Although the tech sector has faced a more than 3% decline this week, it bounced back on Wednesday. Major tech companies like Amazon gained 6.4%, Google added more than 4%, and Facebook advanced 2%. Apple also jumped more than 7%.
The consumer price index, a broad measure of costs across the U.S. economy, increased by 0.2% in February, putting the annual inflation rate at 2.8%. This was lower than the Dow Jones estimates of 0.3% monthly and 2.9% annually. Core CPI, which excludes volatile food and energy prices, rose 0.2% for the month and 3.1% for the past 12 months, both below expectations.
This reading is going to be a little dilutive to the stagflation narrative, and it is going to restore some policy flexibility from the Fed,” said Dave Grecsek, managing director of investment strategy and research at Aspiriant Wealth Management. President Donald Trump’s steel and aluminum tariffs took effect on Wednesday, prompting Canada to announce tariffs on more than $20 billion worth of U.S. goods.
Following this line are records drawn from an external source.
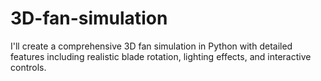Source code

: # 3D-fan-simulation
I'll create a comprehensive 3D fan simulation in Python with detailed features including realistic blade rotation, lighting effects, and interactive controls.
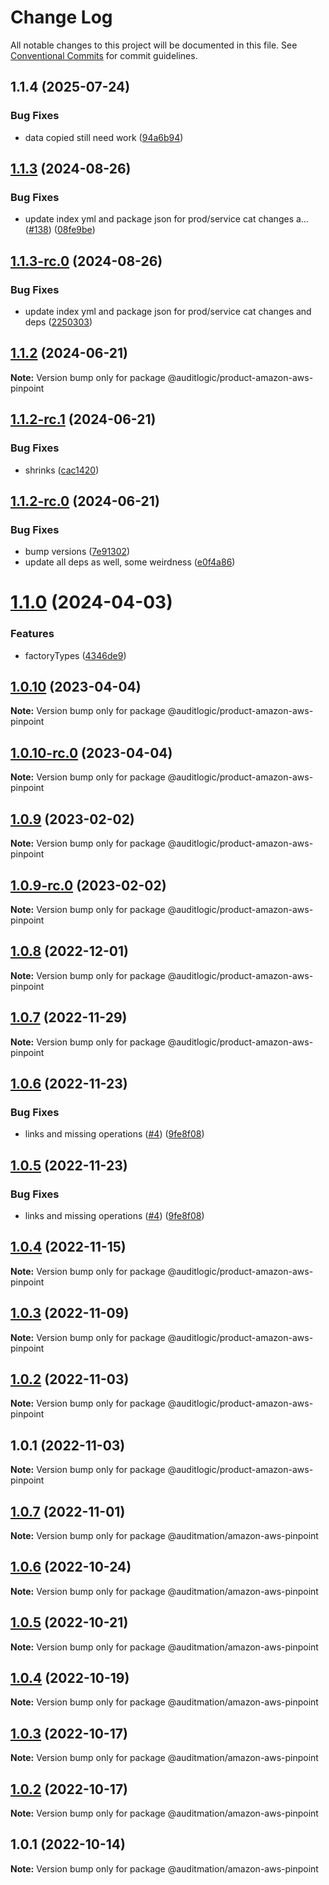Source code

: # Change Log

All notable changes to this project will be documented in this file.
See [Conventional Commits](https://conventionalcommits.org) for commit guidelines.

## 1.1.4 (2025-07-24)


### Bug Fixes

* data copied still need work ([94a6b94](https://github.com/zerobias-org/product/commit/94a6b942fb0516367548599d739529536132755a))





## [1.1.3](https://github.com/auditlogic/product/compare/@auditlogic/product-amazon-aws-pinpoint@1.1.2...@auditlogic/product-amazon-aws-pinpoint@1.1.3) (2024-08-26)


### Bug Fixes

* update index yml and package json for prod/service cat changes a… ([#138](https://github.com/auditlogic/product/issues/138)) ([08fe9be](https://github.com/auditlogic/product/commit/08fe9beb1c8457462a19bc69caa02e6212d97e1a))





## [1.1.3-rc.0](https://github.com/auditlogic/product/compare/@auditlogic/product-amazon-aws-pinpoint@1.1.2...@auditlogic/product-amazon-aws-pinpoint@1.1.3-rc.0) (2024-08-26)


### Bug Fixes

* update index yml and package json for prod/service cat changes and deps ([2250303](https://github.com/auditlogic/product/commit/225030363a363608240135b7ebed386b28f01e4b))





## [1.1.2](https://github.com/auditlogic/product/compare/@auditlogic/product-amazon-aws-pinpoint@1.1.2-rc.1...@auditlogic/product-amazon-aws-pinpoint@1.1.2) (2024-06-21)

**Note:** Version bump only for package @auditlogic/product-amazon-aws-pinpoint





## [1.1.2-rc.1](https://github.com/auditlogic/product/compare/@auditlogic/product-amazon-aws-pinpoint@1.1.2-rc.0...@auditlogic/product-amazon-aws-pinpoint@1.1.2-rc.1) (2024-06-21)


### Bug Fixes

* shrinks ([cac1420](https://github.com/auditlogic/product/commit/cac14200fefcd8183ab69fe89a47bd3f70f563e9))





## [1.1.2-rc.0](https://github.com/auditlogic/product/compare/@auditlogic/product-amazon-aws-pinpoint@1.1.0...@auditlogic/product-amazon-aws-pinpoint@1.1.2-rc.0) (2024-06-21)


### Bug Fixes

* bump versions ([7e91302](https://github.com/auditlogic/product/commit/7e913023b8b312150ed7762c32fbbe616be71de5))
* update all deps as well, some weirdness ([e0f4a86](https://github.com/auditlogic/product/commit/e0f4a864714e2d3de6bbf3da014d5312fe53be2f))





# [1.1.0](https://github.com/auditlogic/product/compare/@auditlogic/product-amazon-aws-pinpoint@1.0.10...@auditlogic/product-amazon-aws-pinpoint@1.1.0) (2024-04-03)


### Features

* factoryTypes ([4346de9](https://github.com/auditlogic/product/commit/4346de92693aee892fccf725338ffc7b80ab182b))





## [1.0.10](https://github.com/auditlogic/product/compare/@auditlogic/product-amazon-aws-pinpoint@1.0.9...@auditlogic/product-amazon-aws-pinpoint@1.0.10) (2023-04-04)

**Note:** Version bump only for package @auditlogic/product-amazon-aws-pinpoint





## [1.0.10-rc.0](https://github.com/auditlogic/product/compare/@auditlogic/product-amazon-aws-pinpoint@1.0.9...@auditlogic/product-amazon-aws-pinpoint@1.0.10-rc.0) (2023-04-04)

**Note:** Version bump only for package @auditlogic/product-amazon-aws-pinpoint





## [1.0.9](https://github.com/auditlogic/product/compare/@auditlogic/product-amazon-aws-pinpoint@1.0.8...@auditlogic/product-amazon-aws-pinpoint@1.0.9) (2023-02-02)

**Note:** Version bump only for package @auditlogic/product-amazon-aws-pinpoint





## [1.0.9-rc.0](https://github.com/auditlogic/product/compare/@auditlogic/product-amazon-aws-pinpoint@1.0.8...@auditlogic/product-amazon-aws-pinpoint@1.0.9-rc.0) (2023-02-02)

**Note:** Version bump only for package @auditlogic/product-amazon-aws-pinpoint





## [1.0.8](https://github.com/auditlogic/product/compare/@auditlogic/product-amazon-aws-pinpoint@1.0.7...@auditlogic/product-amazon-aws-pinpoint@1.0.8) (2022-12-01)

**Note:** Version bump only for package @auditlogic/product-amazon-aws-pinpoint





## [1.0.7](https://github.com/auditlogic/product/compare/@auditlogic/product-amazon-aws-pinpoint@1.0.6...@auditlogic/product-amazon-aws-pinpoint@1.0.7) (2022-11-29)

**Note:** Version bump only for package @auditlogic/product-amazon-aws-pinpoint





## [1.0.6](https://github.com/auditlogic/product/compare/@auditlogic/product-amazon-aws-pinpoint@1.0.4...@auditlogic/product-amazon-aws-pinpoint@1.0.6) (2022-11-23)


### Bug Fixes

* links and missing operations ([#4](https://github.com/auditlogic/product/issues/4)) ([9fe8f08](https://github.com/auditlogic/product/commit/9fe8f08fe7c57fdb79f991ac35bd6ac2e7dcad38))





## [1.0.5](https://github.com/auditlogic/product/compare/@auditlogic/product-amazon-aws-pinpoint@1.0.4...@auditlogic/product-amazon-aws-pinpoint@1.0.5) (2022-11-23)


### Bug Fixes

* links and missing operations ([#4](https://github.com/auditlogic/product/issues/4)) ([9fe8f08](https://github.com/auditlogic/product/commit/9fe8f08fe7c57fdb79f991ac35bd6ac2e7dcad38))





## [1.0.4](https://github.com/auditlogic/product/compare/@auditlogic/product-amazon-aws-pinpoint@1.0.3...@auditlogic/product-amazon-aws-pinpoint@1.0.4) (2022-11-15)

**Note:** Version bump only for package @auditlogic/product-amazon-aws-pinpoint





## [1.0.3](https://github.com/auditlogic/product/compare/@auditlogic/product-amazon-aws-pinpoint@1.0.2...@auditlogic/product-amazon-aws-pinpoint@1.0.3) (2022-11-09)

**Note:** Version bump only for package @auditlogic/product-amazon-aws-pinpoint





## [1.0.2](https://github.com/auditlogic/product/compare/@auditlogic/product-amazon-aws-pinpoint@1.0.1...@auditlogic/product-amazon-aws-pinpoint@1.0.2) (2022-11-03)

**Note:** Version bump only for package @auditlogic/product-amazon-aws-pinpoint





## 1.0.1 (2022-11-03)

**Note:** Version bump only for package @auditlogic/product-amazon-aws-pinpoint





## [1.0.7](https://github.com/auditmation/store-content/compare/@auditmation/amazon-aws-pinpoint@1.0.6...@auditmation/amazon-aws-pinpoint@1.0.7) (2022-11-01)

**Note:** Version bump only for package @auditmation/amazon-aws-pinpoint





## [1.0.6](https://github.com/auditmation/store-content/compare/@auditmation/amazon-aws-pinpoint@1.0.5...@auditmation/amazon-aws-pinpoint@1.0.6) (2022-10-24)

**Note:** Version bump only for package @auditmation/amazon-aws-pinpoint





## [1.0.5](https://github.com/auditmation/store-content/compare/@auditmation/amazon-aws-pinpoint@1.0.4...@auditmation/amazon-aws-pinpoint@1.0.5) (2022-10-21)

**Note:** Version bump only for package @auditmation/amazon-aws-pinpoint





## [1.0.4](https://github.com/auditmation/store-content/compare/@auditmation/amazon-aws-pinpoint@1.0.3...@auditmation/amazon-aws-pinpoint@1.0.4) (2022-10-19)

**Note:** Version bump only for package @auditmation/amazon-aws-pinpoint





## [1.0.3](https://github.com/auditmation/store-content/compare/@auditmation/amazon-aws-pinpoint@1.0.2...@auditmation/amazon-aws-pinpoint@1.0.3) (2022-10-17)

**Note:** Version bump only for package @auditmation/amazon-aws-pinpoint





## [1.0.2](https://github.com/auditmation/store-content/compare/@auditmation/amazon-aws-pinpoint@1.0.1...@auditmation/amazon-aws-pinpoint@1.0.2) (2022-10-17)

**Note:** Version bump only for package @auditmation/amazon-aws-pinpoint





## 1.0.1 (2022-10-14)

**Note:** Version bump only for package @auditmation/amazon-aws-pinpoint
The European Union also pledged to impose tariffs on $28.33 billion worth of U.S. imports beginning in April.
These escalating trade tensions have pressured stocks, with traders fearing a potential U.S. recession.
Tech stocks bounce amid easing inflation
This week alone, the Dow, S&P 500, and Nasdaq have each dropped roughly 3%.
Ned Davis Research suggested that recent stock sell-offs could be overblown. The overall takeaway from the reports and composite is that the market fears are out of proportion with market performance,” wrote Tim Hayes, the firm’s chief global investment strategist. President Donald Trump’s unpredictable tariff policies have stirred markets in recent weeks.
Wolfe Research warns that more pain might be ahead due to mounting trade tensions. “We don’t buy the notion that he’s trying to cause a recession, but it’s clear he’s willing to tolerate significant pain,” wrote Tobin Marcus, the firm’s head of U.S. policy and politics. JPMorgan CEO Jamie Dimon indicated that geopolitical uncertainty is the economy’s biggest risk.
“The geopolitical stuff is paramount for the free world, far more important than what happens in the economy in the next six months,” he noted. Despite a slight pullback in small-cap stocks, Bank of America remains cautious about its long-term prospects. The bank’s strategist, Jill Carey Hall, preferred midcap stocks over small caps, citing potential risks from immigration reform, macroeconomic uncertainty, and refinancing issues.
Wednesday’s stock market session was marked by a rebound in tech stocks following a favorable inflation report. While tariffs and geopolitical concerns create uncertainty, some analysts believe the market sell-off may be overdone. Investors are advised to monitor ongoing policy developments and economic indicators to navigate the current volatile environment.